**EJERCICIOS POR RESOLVER:**
1. En el texto sobre Jesús y la ley, ¿por qué no les agradaba que Jesús curara enfermos?
2. Prosigue el texto sobre Jesús y la ley a partir de su última oración.

**TEXTO PROPORCIONADO:**
* * * * *

El anuncio de Jesús de un Dios misericordioso, por el contrario, ponía en radical tela de juicio esta conducta legalista y autosuficiente. No pocas veces Jesús contradecía su exposición de la ley, lo que consideraban una blasfemia desvergonzada. Igualmente consideraban inaudito, que una persona que afirmaba ser enviada de Dios, ingresara a las casas de los así considerados pecadores y comiese con ellos. Que Jesús curara enfermos, tampoco les agradaba, pues eso no significaría otra cosa que interrumpir el merecido castigo establecido por Dios. Y si estas curaciones eran realizadas nada menos que un sábado, ya era el colmo de los colmos.

* * * * *

**DATOS DEL CONJUNTO:**
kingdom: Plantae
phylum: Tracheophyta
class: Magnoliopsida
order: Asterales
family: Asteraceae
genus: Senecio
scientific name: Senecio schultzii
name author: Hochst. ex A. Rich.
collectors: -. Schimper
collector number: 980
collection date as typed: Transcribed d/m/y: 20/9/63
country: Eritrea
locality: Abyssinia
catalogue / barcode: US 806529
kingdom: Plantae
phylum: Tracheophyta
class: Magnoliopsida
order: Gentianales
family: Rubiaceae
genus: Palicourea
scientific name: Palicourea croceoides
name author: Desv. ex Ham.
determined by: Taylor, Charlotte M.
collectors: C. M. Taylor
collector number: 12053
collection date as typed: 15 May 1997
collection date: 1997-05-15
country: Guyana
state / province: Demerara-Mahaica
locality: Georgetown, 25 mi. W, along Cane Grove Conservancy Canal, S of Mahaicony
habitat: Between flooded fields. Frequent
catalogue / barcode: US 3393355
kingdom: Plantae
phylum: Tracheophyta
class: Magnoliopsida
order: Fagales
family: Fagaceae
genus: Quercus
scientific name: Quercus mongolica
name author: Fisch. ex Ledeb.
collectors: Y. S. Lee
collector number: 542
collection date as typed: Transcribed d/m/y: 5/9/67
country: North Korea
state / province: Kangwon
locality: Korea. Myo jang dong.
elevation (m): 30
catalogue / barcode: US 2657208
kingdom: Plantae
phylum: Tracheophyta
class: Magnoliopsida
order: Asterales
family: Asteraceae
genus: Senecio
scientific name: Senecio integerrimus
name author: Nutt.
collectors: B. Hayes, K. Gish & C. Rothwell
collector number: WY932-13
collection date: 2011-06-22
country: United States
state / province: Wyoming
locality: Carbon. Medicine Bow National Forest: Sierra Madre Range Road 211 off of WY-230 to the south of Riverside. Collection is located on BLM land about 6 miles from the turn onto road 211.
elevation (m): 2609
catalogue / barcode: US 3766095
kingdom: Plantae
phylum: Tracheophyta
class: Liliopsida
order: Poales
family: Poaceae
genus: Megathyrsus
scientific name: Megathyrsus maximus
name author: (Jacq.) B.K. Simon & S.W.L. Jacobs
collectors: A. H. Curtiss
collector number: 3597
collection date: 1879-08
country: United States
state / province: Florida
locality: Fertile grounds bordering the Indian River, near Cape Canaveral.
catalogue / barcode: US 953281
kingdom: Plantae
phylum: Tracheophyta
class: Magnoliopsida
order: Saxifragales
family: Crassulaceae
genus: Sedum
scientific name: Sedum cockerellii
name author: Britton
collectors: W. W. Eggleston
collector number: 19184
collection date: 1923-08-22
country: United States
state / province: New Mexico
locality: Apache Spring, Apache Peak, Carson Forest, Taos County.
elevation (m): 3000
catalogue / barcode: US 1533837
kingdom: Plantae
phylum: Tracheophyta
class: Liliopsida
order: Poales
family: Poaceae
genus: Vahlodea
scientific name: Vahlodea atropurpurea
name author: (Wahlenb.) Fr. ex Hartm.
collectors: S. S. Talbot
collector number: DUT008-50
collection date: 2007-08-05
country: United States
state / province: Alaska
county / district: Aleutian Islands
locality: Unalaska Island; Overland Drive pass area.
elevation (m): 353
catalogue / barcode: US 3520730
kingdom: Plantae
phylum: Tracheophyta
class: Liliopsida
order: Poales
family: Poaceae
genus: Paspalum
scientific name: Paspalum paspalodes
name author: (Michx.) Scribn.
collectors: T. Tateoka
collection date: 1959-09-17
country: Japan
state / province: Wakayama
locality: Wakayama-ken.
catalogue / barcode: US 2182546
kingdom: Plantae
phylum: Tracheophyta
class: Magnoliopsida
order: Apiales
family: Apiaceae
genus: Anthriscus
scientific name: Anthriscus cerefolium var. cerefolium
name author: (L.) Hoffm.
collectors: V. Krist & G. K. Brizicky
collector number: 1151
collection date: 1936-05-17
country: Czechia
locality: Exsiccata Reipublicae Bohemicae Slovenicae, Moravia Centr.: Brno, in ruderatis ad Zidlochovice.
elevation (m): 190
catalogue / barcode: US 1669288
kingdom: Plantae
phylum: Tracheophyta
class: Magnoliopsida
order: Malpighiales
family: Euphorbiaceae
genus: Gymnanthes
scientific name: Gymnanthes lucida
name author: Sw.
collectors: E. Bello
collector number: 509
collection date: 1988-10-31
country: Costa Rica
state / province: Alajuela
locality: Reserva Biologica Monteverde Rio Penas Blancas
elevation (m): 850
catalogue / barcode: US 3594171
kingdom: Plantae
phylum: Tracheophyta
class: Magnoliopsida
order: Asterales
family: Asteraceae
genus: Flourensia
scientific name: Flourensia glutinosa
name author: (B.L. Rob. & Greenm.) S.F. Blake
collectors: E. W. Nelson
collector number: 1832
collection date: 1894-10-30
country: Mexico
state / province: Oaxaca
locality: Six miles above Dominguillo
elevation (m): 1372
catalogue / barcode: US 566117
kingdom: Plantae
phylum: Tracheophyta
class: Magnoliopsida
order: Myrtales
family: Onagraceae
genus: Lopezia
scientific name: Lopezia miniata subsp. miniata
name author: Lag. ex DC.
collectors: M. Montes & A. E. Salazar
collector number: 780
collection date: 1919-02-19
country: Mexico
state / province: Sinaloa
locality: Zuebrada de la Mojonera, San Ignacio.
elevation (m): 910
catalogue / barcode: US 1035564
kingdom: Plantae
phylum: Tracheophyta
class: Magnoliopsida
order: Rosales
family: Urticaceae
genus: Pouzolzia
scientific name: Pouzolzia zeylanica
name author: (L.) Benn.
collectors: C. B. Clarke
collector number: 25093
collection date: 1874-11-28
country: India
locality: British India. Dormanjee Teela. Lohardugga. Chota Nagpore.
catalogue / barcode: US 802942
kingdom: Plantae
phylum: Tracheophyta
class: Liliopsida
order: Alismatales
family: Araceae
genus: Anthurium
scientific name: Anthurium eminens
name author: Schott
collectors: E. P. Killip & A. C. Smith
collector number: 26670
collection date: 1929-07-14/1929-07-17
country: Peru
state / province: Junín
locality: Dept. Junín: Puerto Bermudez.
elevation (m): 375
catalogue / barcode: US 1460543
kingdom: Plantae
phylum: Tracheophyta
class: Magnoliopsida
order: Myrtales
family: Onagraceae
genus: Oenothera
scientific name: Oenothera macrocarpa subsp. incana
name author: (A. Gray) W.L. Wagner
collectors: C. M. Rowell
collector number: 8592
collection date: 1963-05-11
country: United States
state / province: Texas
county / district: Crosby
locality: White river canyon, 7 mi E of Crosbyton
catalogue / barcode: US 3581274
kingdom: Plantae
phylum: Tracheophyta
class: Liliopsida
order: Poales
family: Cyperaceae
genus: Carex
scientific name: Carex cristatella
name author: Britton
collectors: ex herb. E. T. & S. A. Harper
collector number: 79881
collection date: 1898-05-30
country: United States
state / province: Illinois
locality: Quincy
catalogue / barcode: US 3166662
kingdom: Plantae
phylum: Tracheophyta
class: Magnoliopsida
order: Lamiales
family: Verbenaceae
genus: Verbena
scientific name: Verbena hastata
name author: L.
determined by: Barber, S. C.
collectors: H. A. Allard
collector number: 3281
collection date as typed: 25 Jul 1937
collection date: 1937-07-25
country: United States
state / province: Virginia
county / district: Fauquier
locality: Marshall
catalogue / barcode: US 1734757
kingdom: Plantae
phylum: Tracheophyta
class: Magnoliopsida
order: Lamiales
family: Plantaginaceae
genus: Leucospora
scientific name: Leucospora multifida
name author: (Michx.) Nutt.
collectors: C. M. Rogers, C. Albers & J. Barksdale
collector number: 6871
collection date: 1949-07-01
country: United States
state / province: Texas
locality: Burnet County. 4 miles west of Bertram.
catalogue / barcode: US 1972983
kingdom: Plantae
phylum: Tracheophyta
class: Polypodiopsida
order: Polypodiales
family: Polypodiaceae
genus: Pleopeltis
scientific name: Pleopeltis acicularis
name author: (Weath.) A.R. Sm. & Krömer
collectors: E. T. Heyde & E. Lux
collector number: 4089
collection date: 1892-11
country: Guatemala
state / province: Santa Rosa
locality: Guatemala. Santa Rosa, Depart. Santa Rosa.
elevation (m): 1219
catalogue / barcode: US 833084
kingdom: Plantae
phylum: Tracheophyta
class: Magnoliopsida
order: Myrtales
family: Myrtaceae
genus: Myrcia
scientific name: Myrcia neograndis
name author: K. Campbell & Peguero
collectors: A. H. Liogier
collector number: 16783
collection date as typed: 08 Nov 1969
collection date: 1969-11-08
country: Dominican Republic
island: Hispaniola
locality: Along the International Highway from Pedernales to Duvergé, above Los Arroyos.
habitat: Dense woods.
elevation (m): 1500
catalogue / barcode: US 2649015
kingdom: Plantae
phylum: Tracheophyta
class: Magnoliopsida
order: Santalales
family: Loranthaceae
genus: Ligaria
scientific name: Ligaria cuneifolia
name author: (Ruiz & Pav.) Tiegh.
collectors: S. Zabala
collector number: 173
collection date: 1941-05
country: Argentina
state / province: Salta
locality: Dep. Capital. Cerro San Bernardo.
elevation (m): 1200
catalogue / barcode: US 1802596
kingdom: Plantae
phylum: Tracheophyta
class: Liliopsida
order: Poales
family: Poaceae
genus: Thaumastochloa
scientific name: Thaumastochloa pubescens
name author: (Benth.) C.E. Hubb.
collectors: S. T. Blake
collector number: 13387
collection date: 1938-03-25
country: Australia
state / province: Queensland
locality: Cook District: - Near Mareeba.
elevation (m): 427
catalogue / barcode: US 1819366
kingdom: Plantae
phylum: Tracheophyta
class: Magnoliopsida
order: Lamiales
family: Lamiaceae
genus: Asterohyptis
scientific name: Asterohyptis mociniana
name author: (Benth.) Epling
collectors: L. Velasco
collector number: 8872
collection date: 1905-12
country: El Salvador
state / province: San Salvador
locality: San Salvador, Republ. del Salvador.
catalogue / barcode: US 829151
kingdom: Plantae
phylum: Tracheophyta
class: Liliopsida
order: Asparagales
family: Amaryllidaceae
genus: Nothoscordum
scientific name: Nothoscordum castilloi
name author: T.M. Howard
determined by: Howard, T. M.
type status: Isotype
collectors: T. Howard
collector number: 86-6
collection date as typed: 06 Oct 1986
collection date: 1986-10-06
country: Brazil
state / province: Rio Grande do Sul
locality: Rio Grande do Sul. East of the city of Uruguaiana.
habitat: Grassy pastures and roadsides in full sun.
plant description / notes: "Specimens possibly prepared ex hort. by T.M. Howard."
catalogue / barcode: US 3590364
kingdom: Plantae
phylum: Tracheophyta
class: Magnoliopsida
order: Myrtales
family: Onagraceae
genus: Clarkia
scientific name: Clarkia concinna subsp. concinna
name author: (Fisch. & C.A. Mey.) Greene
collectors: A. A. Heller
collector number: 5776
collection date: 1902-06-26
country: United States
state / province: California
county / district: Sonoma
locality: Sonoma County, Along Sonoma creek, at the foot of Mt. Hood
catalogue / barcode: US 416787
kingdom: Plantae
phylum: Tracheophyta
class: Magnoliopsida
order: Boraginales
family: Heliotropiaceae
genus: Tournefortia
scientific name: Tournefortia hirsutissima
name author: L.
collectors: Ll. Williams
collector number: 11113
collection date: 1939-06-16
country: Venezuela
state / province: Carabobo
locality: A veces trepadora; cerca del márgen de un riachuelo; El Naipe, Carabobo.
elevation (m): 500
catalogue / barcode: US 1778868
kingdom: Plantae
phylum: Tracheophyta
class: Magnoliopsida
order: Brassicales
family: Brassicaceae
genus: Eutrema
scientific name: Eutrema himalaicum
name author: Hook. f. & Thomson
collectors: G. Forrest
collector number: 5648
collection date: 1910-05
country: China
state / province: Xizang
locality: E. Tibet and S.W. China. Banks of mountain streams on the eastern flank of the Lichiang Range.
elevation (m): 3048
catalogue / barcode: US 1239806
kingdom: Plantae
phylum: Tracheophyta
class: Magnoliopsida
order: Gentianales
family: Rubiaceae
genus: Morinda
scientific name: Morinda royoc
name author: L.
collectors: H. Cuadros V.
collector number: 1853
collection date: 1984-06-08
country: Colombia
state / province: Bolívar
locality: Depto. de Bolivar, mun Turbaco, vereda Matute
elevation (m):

* * * * *

**RESULTADOS:**
1. Porque eso significaría interrumpir el merecido castigo establecido por Dios.

2.
Una vez más los Fariseos rezongaron por el contenido de las enseñanzas y la actuación de Jesús. Como respuesta a sus objeciones, Jesús les relata esta parábola: Un rey quería festejar las bodas de su hijo y organizó una gran fiesta. A ella invitó a sus amistades más prominentes, gente de su confianza y de su misma estirpe. Estos, por lo visto, no tenían ningún interés en la invitación y la rechazan, como si se hubiesen puesto de acuerdo entre ellos. El rey enojado, pero sin cejar en su intención de celebrar las bodas, invita, pues, a cualesquiera otras personas, que se caracterizan por ser todo lo contrario que aquellas invitadas en primer lugar; son rejuntados de la calle. Estos sí acceden y de esta manera el rey demuestra a los primeros invitados, que no necesita de sus dignidades para realizar una fiesta.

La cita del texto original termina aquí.